METHODOLOGY/PRINCIPAL FINDINGS: We studied 12 healthy adults (6 female) who lived in individual laboratory suites in dim light for 240 h, with all behaviors scheduled on a 20-h recurring cycle to permit assessment of endogenous circadian function independent from environmental and behavioral effects including the sleep/wake cycle. Circadian phase was assessed from core body temperature. There were highly significant endogenous circadian rhythms in platelet surface activated glycoprotein (GP) IIb-IIIa, GPIb and P-selectin (6-17% peak-trough amplitudes; p ≤ 0.01). These circadian peaks occurred at a circadian phase corresponding to 8-9 AM. Platelet count, ATP release, aggregability, and plasma epinephrine also had significant circadian rhythms but with later peaks (corresponding to 3-8 PM). The circadian effects on the platelet activation markers were always larger than that of any of the three behavioral stressors.
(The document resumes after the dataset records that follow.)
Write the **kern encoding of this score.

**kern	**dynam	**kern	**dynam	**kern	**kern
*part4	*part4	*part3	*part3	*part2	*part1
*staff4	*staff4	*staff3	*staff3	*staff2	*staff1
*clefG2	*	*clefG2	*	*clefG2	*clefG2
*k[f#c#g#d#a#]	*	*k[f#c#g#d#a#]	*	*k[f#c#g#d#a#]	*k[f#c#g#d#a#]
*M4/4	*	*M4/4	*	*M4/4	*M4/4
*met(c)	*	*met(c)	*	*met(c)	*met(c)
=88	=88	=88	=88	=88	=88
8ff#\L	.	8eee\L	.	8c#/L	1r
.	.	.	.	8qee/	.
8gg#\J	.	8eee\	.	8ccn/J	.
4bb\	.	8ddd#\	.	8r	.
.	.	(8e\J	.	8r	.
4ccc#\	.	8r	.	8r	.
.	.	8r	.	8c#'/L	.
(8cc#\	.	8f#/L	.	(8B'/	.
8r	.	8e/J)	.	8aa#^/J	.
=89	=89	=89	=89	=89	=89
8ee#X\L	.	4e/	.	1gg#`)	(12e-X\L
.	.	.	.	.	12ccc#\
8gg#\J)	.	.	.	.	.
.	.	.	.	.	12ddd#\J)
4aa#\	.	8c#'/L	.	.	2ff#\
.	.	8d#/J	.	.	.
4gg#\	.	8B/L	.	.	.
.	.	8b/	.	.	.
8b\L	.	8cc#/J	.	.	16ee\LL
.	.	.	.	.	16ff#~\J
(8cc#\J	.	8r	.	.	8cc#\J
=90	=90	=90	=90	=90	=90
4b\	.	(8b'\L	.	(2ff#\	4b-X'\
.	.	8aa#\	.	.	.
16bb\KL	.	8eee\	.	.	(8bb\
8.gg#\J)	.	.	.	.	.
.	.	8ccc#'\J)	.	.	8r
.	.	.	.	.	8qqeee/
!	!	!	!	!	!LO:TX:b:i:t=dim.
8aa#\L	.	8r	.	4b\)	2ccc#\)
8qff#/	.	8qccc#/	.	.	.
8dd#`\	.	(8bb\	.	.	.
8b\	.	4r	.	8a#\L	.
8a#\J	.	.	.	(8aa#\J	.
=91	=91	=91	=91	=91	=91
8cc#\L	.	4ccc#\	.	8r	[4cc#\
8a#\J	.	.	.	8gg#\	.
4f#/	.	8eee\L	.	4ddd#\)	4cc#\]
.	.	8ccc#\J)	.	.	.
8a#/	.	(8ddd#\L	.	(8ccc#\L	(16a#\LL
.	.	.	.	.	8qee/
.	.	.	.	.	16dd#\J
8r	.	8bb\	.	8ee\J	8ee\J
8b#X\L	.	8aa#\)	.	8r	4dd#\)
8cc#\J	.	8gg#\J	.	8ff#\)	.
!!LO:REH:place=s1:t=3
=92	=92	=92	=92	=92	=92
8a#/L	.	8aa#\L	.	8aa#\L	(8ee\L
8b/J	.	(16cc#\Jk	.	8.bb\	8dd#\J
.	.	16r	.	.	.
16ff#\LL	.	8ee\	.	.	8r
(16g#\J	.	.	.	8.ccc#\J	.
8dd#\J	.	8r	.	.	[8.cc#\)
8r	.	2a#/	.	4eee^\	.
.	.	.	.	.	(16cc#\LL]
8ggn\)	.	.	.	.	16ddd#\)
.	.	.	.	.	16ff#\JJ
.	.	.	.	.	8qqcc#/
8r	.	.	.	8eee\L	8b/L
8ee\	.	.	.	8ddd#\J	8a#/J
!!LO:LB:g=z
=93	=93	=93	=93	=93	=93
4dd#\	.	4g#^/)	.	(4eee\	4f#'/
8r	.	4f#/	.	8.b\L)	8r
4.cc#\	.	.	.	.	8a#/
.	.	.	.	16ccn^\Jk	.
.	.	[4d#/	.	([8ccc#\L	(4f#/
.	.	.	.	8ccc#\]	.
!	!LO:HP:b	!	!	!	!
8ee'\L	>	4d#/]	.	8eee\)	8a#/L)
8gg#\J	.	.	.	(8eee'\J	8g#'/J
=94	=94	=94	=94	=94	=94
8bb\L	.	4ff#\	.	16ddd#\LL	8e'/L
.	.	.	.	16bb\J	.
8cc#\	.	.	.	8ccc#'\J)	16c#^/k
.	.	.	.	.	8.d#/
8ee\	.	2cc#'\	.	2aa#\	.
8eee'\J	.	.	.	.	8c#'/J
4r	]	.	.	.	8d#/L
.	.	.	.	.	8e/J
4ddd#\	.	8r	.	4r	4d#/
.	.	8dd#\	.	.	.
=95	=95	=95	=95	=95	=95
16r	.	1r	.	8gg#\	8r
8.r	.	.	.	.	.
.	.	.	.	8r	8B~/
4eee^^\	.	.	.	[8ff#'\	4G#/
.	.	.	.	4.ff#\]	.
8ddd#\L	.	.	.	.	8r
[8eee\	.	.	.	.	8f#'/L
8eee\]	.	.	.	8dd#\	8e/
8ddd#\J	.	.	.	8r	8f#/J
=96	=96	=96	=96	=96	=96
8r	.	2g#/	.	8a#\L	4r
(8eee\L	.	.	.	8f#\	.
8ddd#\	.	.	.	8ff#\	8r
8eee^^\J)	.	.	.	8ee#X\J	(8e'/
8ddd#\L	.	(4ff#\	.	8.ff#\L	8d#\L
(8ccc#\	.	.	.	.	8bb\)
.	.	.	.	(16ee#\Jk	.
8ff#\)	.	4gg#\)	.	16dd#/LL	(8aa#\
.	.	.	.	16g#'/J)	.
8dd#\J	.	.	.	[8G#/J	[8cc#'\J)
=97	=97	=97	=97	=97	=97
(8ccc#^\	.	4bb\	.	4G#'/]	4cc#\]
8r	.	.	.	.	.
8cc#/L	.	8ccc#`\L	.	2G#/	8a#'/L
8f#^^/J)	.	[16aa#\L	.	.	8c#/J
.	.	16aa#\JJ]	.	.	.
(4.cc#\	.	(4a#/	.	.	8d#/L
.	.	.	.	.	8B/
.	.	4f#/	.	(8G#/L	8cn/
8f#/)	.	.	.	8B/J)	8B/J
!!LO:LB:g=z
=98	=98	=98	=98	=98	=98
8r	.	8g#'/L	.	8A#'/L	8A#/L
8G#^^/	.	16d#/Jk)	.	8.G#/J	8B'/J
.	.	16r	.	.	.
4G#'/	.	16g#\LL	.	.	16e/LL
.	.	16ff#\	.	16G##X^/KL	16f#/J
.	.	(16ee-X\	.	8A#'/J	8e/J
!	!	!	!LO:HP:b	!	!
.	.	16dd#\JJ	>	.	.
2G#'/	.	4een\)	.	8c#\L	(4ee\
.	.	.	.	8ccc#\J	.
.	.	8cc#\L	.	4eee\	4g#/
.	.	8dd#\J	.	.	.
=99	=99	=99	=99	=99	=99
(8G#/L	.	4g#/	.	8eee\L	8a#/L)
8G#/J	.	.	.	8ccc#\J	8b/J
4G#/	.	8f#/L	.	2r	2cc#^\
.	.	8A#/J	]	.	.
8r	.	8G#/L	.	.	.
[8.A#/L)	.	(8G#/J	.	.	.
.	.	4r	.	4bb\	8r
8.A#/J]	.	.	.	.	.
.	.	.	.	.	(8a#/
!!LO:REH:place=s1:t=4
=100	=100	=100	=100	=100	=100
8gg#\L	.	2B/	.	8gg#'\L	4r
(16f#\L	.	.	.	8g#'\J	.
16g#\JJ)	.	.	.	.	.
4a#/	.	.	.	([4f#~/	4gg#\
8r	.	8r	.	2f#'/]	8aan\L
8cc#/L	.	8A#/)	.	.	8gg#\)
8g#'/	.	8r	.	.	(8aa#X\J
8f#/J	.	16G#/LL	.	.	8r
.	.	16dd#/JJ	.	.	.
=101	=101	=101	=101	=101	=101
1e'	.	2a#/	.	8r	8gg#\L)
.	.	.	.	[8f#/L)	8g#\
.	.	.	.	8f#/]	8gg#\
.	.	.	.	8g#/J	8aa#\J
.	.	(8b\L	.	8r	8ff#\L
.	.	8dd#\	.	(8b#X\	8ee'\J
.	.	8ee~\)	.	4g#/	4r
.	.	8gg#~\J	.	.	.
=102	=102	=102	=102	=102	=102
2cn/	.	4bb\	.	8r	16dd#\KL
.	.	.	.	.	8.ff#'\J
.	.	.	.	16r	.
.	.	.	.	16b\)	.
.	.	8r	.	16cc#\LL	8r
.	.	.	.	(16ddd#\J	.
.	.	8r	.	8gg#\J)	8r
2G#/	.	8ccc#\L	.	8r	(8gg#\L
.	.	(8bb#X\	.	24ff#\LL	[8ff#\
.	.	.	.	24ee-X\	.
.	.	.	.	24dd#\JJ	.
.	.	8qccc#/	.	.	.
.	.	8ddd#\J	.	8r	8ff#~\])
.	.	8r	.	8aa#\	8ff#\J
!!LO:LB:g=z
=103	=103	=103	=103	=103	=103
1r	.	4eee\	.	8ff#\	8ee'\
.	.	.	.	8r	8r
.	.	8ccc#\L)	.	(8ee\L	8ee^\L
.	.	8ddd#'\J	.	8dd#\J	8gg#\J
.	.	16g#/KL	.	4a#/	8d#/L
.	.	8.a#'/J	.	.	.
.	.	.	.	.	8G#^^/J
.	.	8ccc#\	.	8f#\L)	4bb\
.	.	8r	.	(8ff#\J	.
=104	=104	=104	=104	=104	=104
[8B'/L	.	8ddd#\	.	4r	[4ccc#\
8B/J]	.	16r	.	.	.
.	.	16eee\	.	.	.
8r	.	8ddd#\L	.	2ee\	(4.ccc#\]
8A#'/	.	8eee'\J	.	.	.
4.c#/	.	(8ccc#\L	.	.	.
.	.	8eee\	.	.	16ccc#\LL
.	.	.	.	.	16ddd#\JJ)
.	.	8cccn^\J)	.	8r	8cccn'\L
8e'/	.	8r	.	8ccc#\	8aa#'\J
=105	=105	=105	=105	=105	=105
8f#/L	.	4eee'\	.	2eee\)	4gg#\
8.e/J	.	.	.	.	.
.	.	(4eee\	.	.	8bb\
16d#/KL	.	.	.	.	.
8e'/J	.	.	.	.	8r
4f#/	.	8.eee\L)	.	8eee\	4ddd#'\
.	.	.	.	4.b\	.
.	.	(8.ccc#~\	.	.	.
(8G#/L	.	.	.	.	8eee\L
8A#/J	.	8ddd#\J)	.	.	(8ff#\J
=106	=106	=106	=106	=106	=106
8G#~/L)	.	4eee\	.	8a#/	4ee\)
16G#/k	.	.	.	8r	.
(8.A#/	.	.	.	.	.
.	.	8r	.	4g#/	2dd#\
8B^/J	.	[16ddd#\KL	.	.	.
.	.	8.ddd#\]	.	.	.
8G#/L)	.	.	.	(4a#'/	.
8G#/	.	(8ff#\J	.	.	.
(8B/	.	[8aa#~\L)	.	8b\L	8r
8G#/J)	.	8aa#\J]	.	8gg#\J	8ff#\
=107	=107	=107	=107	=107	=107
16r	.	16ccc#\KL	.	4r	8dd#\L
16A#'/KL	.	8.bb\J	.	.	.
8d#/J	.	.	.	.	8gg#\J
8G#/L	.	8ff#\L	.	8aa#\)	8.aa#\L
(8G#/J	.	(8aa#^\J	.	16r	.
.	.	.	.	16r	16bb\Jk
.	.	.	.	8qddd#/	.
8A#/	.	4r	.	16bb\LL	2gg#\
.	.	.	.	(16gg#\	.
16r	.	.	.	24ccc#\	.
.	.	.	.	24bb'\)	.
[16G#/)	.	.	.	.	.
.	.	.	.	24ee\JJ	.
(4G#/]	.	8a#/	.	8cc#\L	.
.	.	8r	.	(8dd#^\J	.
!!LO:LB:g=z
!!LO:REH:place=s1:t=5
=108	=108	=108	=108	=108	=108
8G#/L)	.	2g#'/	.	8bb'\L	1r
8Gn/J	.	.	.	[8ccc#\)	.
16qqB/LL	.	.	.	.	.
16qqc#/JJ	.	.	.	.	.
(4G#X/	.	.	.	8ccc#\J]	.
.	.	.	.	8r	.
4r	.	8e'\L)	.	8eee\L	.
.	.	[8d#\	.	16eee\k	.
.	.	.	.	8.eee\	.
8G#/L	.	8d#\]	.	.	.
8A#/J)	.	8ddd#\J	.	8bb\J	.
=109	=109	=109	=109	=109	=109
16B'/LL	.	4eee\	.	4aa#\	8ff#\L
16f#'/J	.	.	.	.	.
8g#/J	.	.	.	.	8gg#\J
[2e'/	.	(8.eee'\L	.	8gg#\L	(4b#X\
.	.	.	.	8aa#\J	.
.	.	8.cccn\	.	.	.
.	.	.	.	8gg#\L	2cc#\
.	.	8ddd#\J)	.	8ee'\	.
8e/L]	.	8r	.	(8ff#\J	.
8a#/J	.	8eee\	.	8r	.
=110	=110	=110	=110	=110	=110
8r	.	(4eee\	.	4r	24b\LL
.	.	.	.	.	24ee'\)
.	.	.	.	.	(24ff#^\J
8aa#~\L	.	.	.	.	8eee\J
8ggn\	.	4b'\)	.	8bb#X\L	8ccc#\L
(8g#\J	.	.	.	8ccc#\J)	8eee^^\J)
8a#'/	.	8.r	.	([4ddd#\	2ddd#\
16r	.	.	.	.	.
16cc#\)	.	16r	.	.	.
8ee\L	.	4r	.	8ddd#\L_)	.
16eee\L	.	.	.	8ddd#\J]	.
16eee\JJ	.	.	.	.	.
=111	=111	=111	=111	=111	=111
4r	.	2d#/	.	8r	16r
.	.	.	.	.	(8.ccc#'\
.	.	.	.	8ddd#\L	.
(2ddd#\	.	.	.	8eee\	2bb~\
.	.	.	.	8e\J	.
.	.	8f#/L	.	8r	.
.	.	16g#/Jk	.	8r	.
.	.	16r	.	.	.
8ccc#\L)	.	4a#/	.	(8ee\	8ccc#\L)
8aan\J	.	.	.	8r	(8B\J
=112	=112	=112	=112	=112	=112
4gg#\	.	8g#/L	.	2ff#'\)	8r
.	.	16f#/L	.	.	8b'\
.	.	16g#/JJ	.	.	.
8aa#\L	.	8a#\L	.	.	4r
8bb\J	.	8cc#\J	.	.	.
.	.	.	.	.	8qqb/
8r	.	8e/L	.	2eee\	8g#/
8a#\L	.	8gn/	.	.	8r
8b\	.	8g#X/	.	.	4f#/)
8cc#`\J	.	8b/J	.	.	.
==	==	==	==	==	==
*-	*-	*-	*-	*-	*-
CONCLUSIONS/SIGNIFICANCE: These data demonstrate robust effects of the endogenous circadian system on platelet activation in humans--independent of the sleep/wake cycle, other behavioral influences and the environment. The 9 AM timing of the circadian peaks of the three platelet surface markers, including platelet surface activated GPIIb-IIIa, the final common pathway of platelet aggregation, suggests that endogenous circadian influences on platelet function could contribute to the morning peak in adverse cardiovascular events as seen in many epidemiological studies.
血小板参与到心肌梗死和缺血性中风的血栓形成中。这种不良心血管事件具有昼夜模式,峰值出现在早上(约 9 点),这可能与血小板激活的内源性生物钟控制有关。目的是测试人体内源性生物钟系统是否会影响(1)血小板功能和(2)血小板对标准化行为应激的反应。我们还旨在比较内源性生物钟系统对血小板功能的影响与各种标准化行为应激(包括心算、被动体位倾斜和轻度循环运动)的影响程度。
方法/主要发现:我们研究了 12 名健康成年人(6 名女性),他们在暗光下的单独实验室套房中生活了 240 小时,所有行为都按照 20 小时重复周期进行安排,以便在独立于环境和行为影响(包括睡眠/觉醒周期)的情况下评估内源性生物钟功能。核心体温评估了生物钟相位。血小板表面激活糖蛋白(GP)IIb-IIIa、GPIb 和 P-选择素的内源性昼夜节律具有高度显著性(6-17%的峰-谷振幅;p≤0.01)。这些昼夜节律峰值出现在生物钟相位对应于 8-9 点的时间。血小板计数、ATP 释放、聚集性和血浆肾上腺素也具有显著的昼夜节律,但峰值较晚(对应于 3-8 点)。生物钟对血小板激活标志物的影响始终大于三种行为应激之一的影响。
结论/意义:这些数据表明,内源性生物钟系统对人类血小板激活具有强大的影响——独立于睡眠/觉醒周期、其他行为影响和环境。三种血小板表面标志物(包括血小板表面激活的 GPIIb-IIIa,血小板聚集的最终共同途径)的昼夜节律峰值出现在 9 点,表明内源性生物钟对血小板功能的影响可能导致许多流行病学研究中观察到的不良心血管事件的早晨高峰。